## Check your understanding:
a. Reproduce the passage of the forum thread about revising stories starting with "I've noticed with" and going on through "you? How often?".
b. Continue the forum thread about revising stories from the point where it stops.

## Document segment:
Content starts
I've noticed with some of my stories that even if i finish a section of story I always seem to think of something else for the scene a few more scenes in.

Does this happen to you? How often?

What's "something else", exactly?

I mean, are we just talking cosmetic changes or do you actually add substantial content to the story?
 

Motley

Minstrel
Definitely!

To me, that's the natural progression of writing something. My first draft is a fly-by-the-seat-of-my-pants type of thing flowing out of me. I always have to rewrite pretty much completely to get the real story in after I'm done.
 

Addison

Auror
Oh jeez, too often. You finish that scene that's been begging to be written, five minutes later you go back and either add more or write more scenes or who knows what.

But that's how writing is. It grows, it adds, it rarely shrinks and subtracts.
 
Well, same goes for me, in substancial changes.
Recently the MC group encounter with a foreign soldier while on the forest. This soldier is badly wounded and is taken captive by the MC.

Then, I rewrote all because they encounter a dying foreign soldier, and a side character using necromancy to adquire some information that otherwise would be lost seemed better. Now, a simple soldier who once was just a kind of hook became a spy who was taking an import message with him... and the adventure begins...

As much as this second version seems better, it is annoying the sheer number of times I want to change something substancial because I thought of something better.
 

Penpilot

Staff
Article Team
What'd really be spiffy is a writer's version of Subversion (archiving program for software developers). I'd love to be able to have branches and tags for a story. There has actually been a fair amount of discussion on the subject, but alas it appears to be much more difficult to track storytelling that it is to track code.

I use Scrivener's text snapshot function to version my stories and novels. You can look at and compare old versions with new and can revert back when necessary. You can name your snapshots and the snapshots are dated. The way I organize things is before I do a major draft pass I take a snapshot off all my scenes and name them something like Draft-03, so I know that all those scene versions belong together and I consider them collectively as a stable build.
Content ends
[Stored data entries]
Content starts
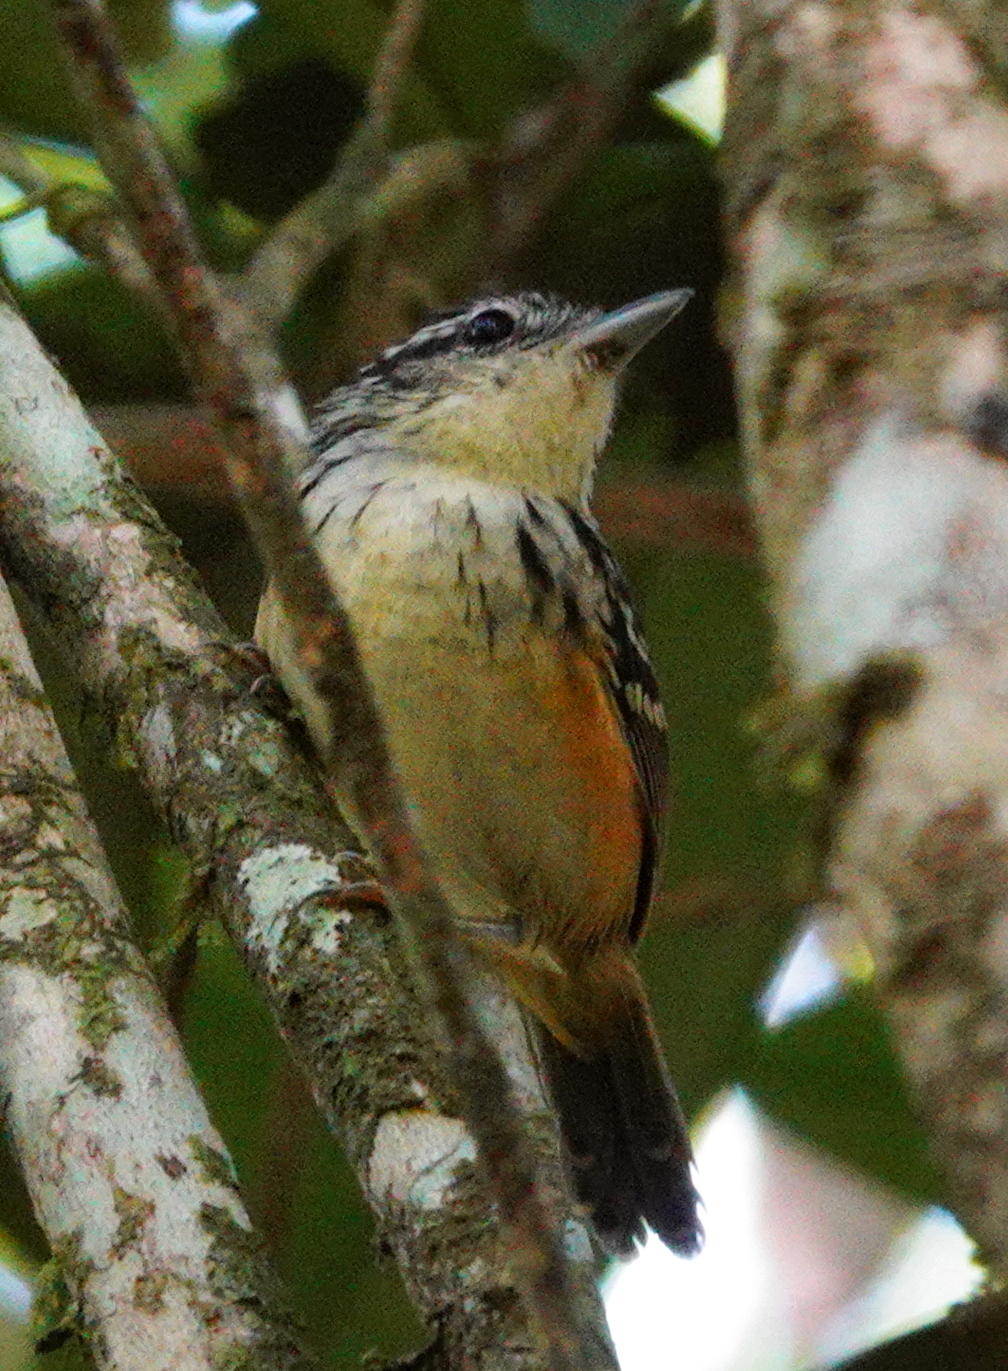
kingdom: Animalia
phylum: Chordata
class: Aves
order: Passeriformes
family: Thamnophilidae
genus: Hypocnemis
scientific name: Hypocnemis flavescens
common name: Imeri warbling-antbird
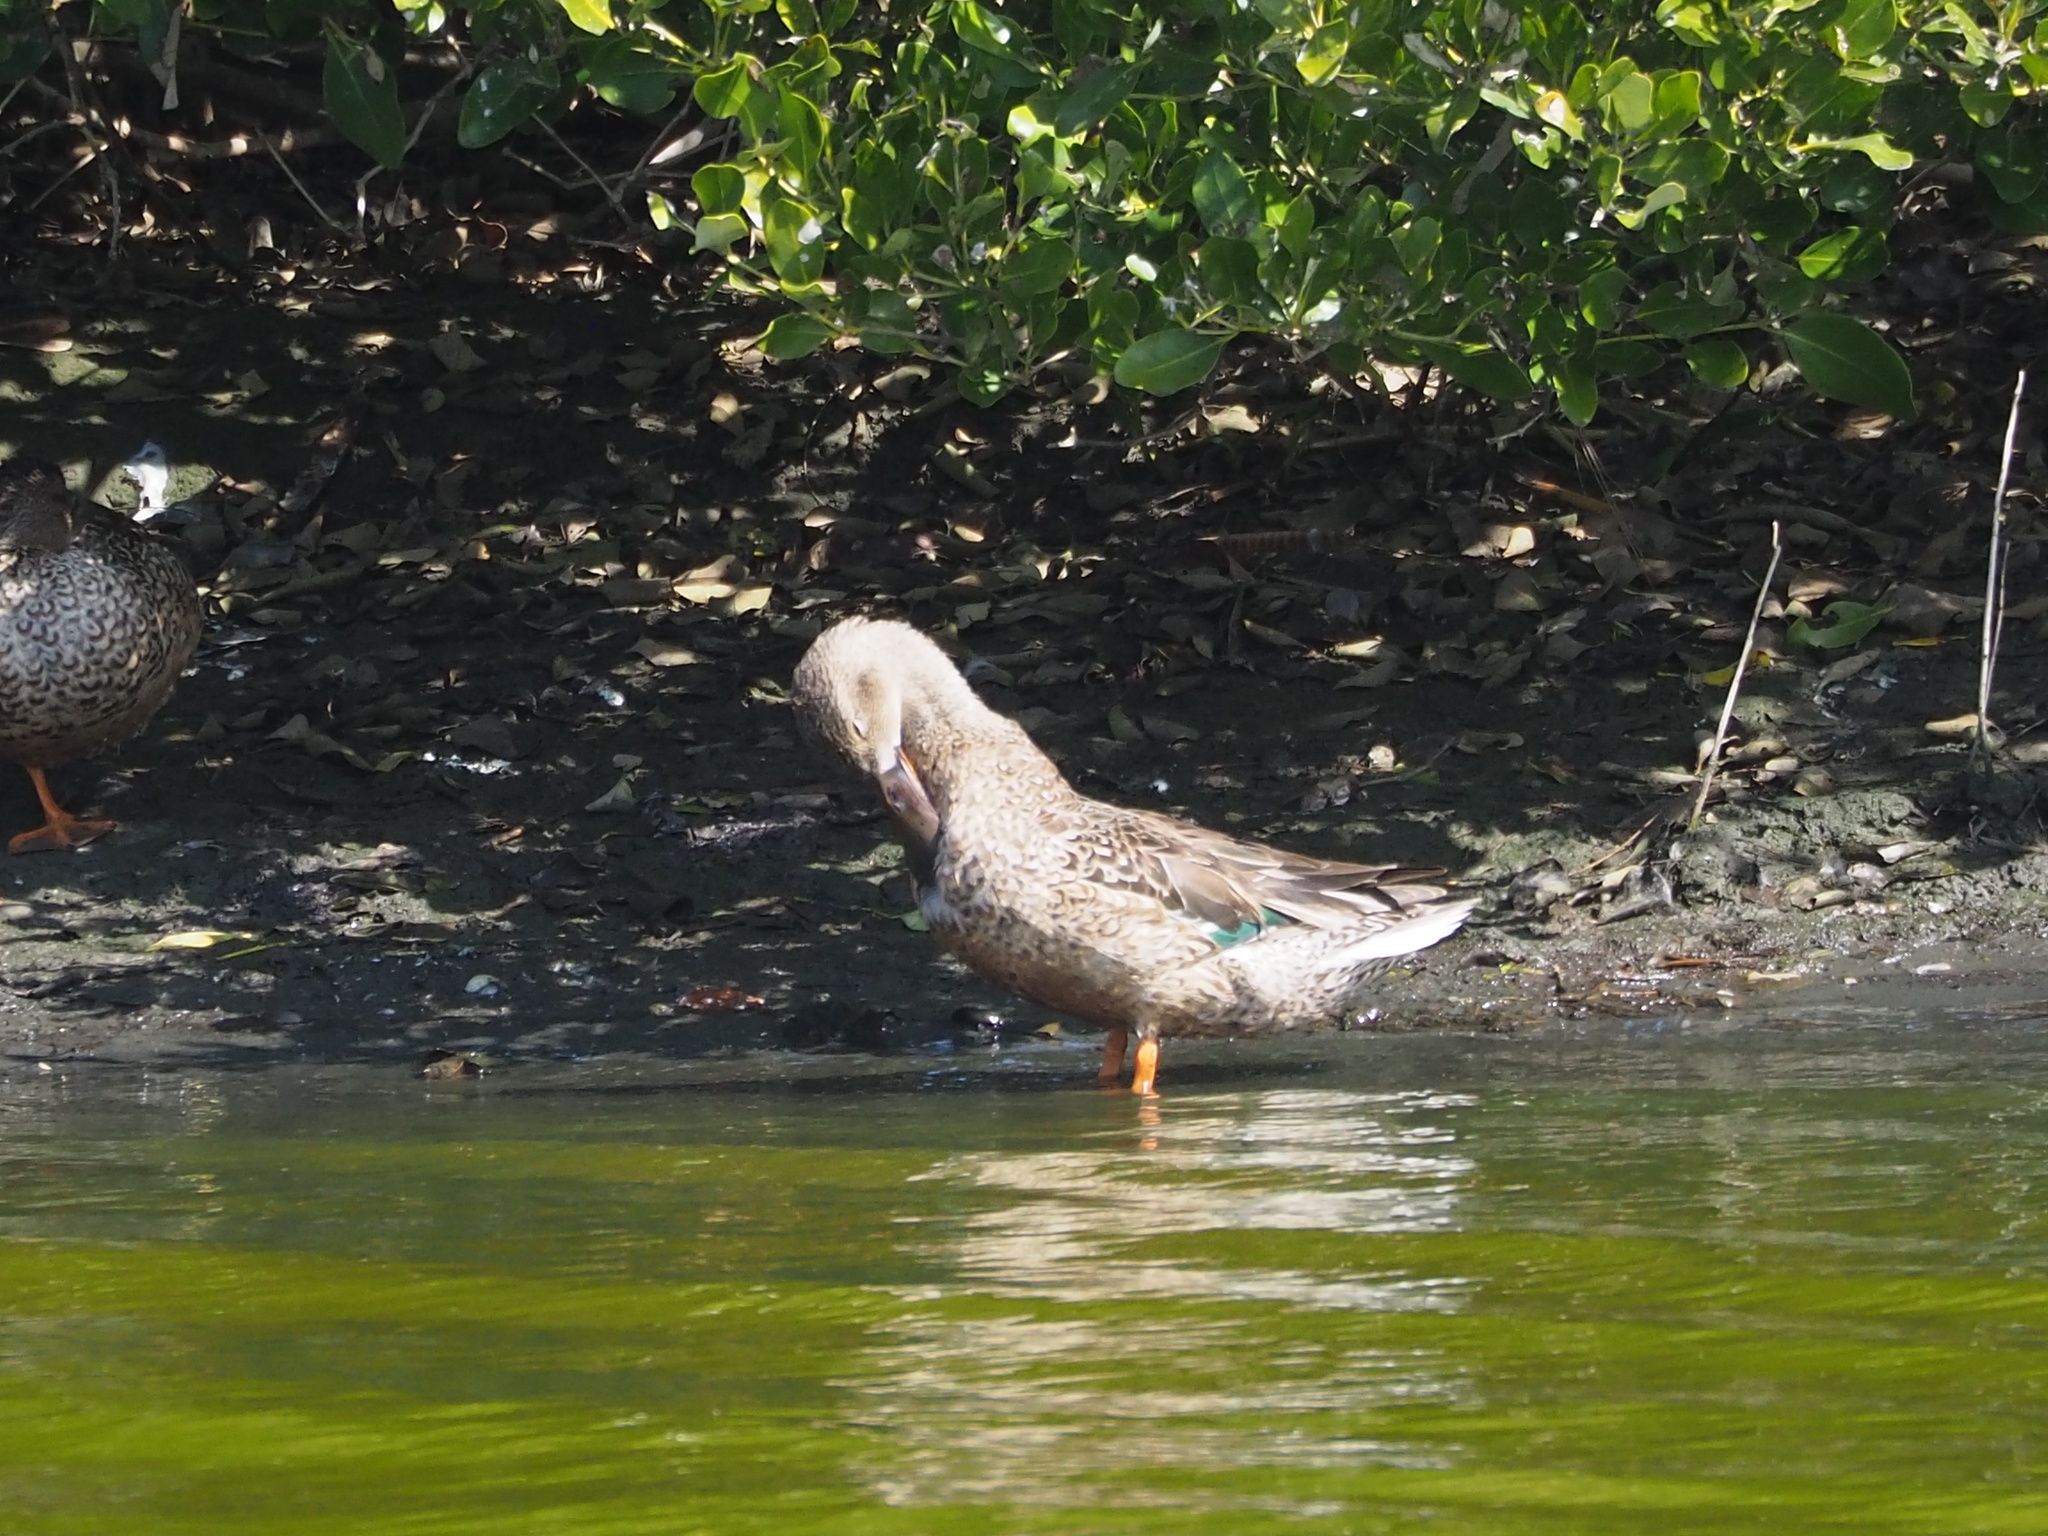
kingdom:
Content ends
Content starts
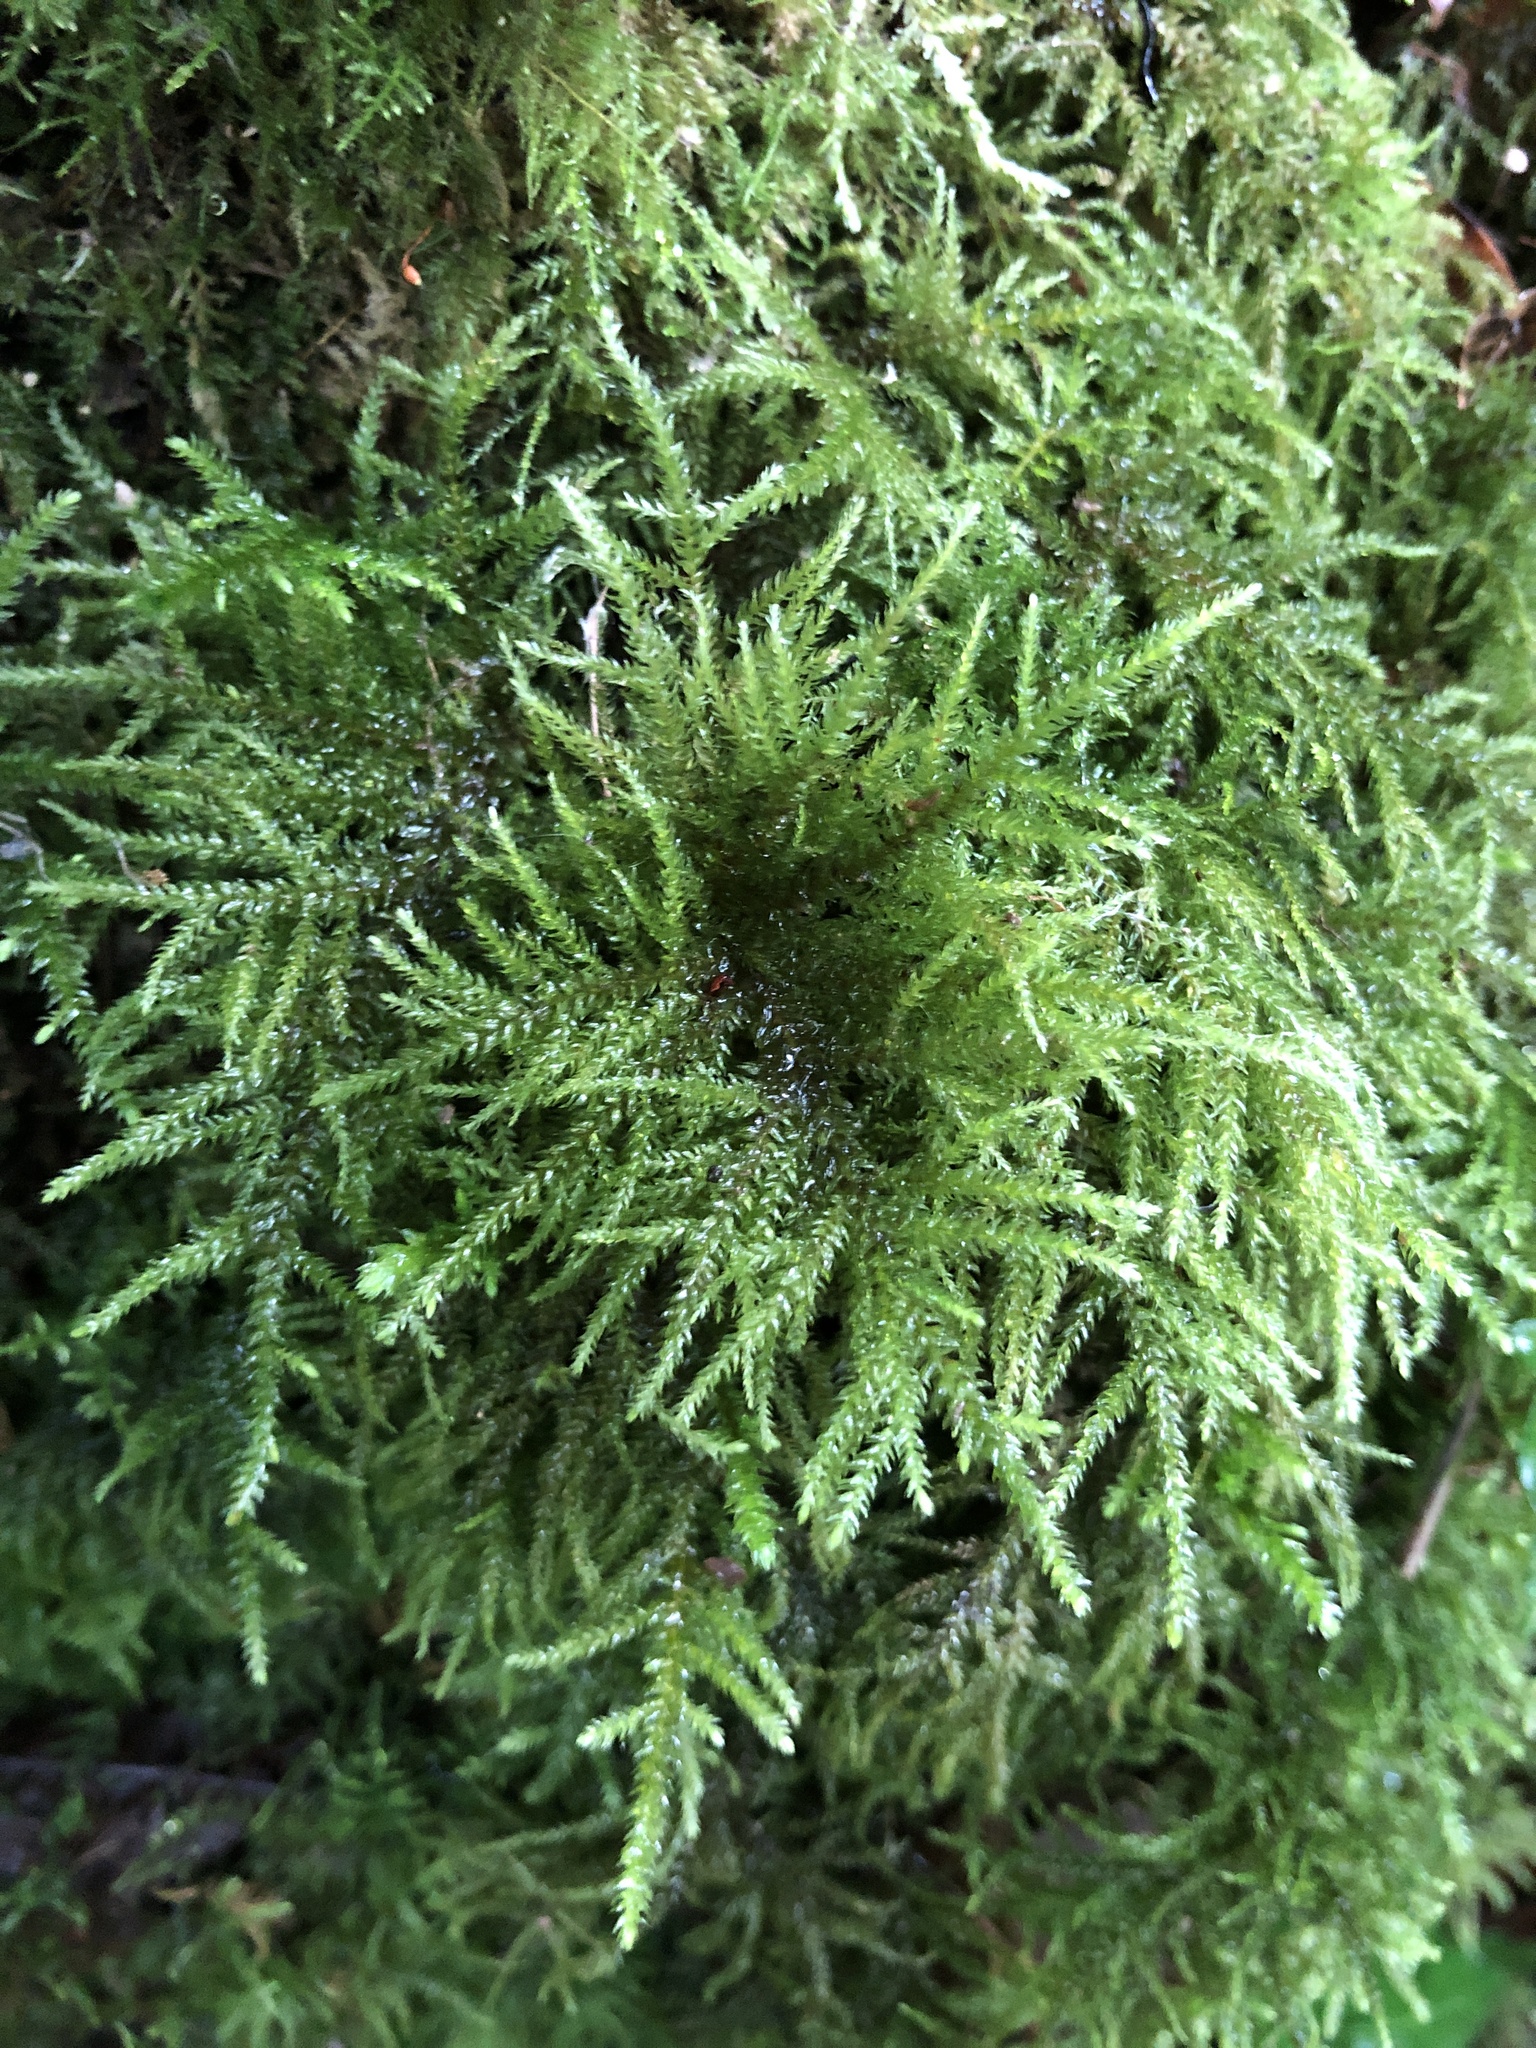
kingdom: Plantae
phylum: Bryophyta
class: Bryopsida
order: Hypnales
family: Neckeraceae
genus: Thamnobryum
Content ends
## Task-by-task results:
a.
I've noticed with some of my stories that even if i finish a section of story I always seem to think of something else for the scene a few more scenes in.

Does this happen to you? How often?

b.
skip.knox

toujours gai, archie
Moderator
I use Scrivener's text snapshot function to version my stories and novels. You can look at and compare old versions with new and can revert back when necessary. You can name your snapshots and the snapshots are dated. The way I organize things is before I do a major draft pass I take a snapshot off all my scenes and name them something like Draft-03, so I know that all those scene versions belong together and I consider them collectively as a stable build.

Yup., I'm a recent convert to Scrivener myself, so I have not made extensive use of snapshot yet. I have a couple but have yet to need them.

I guess it's the diff function and the merge that'd be handy, and that's exactly where things get I really do think that Scrivener's snapshot is as close as we'll get. Writing fiction is way harder than writing code, with due respect to all my fellow coders.
 
Ideas of any kind ranging from a small sentence to whole section of story.

Well, if you are a write-by-the-seat-of-your-pants type of writer, I expect that's how writing should work for you. I can't imagine writing a story like that without going back and doing heavy editing.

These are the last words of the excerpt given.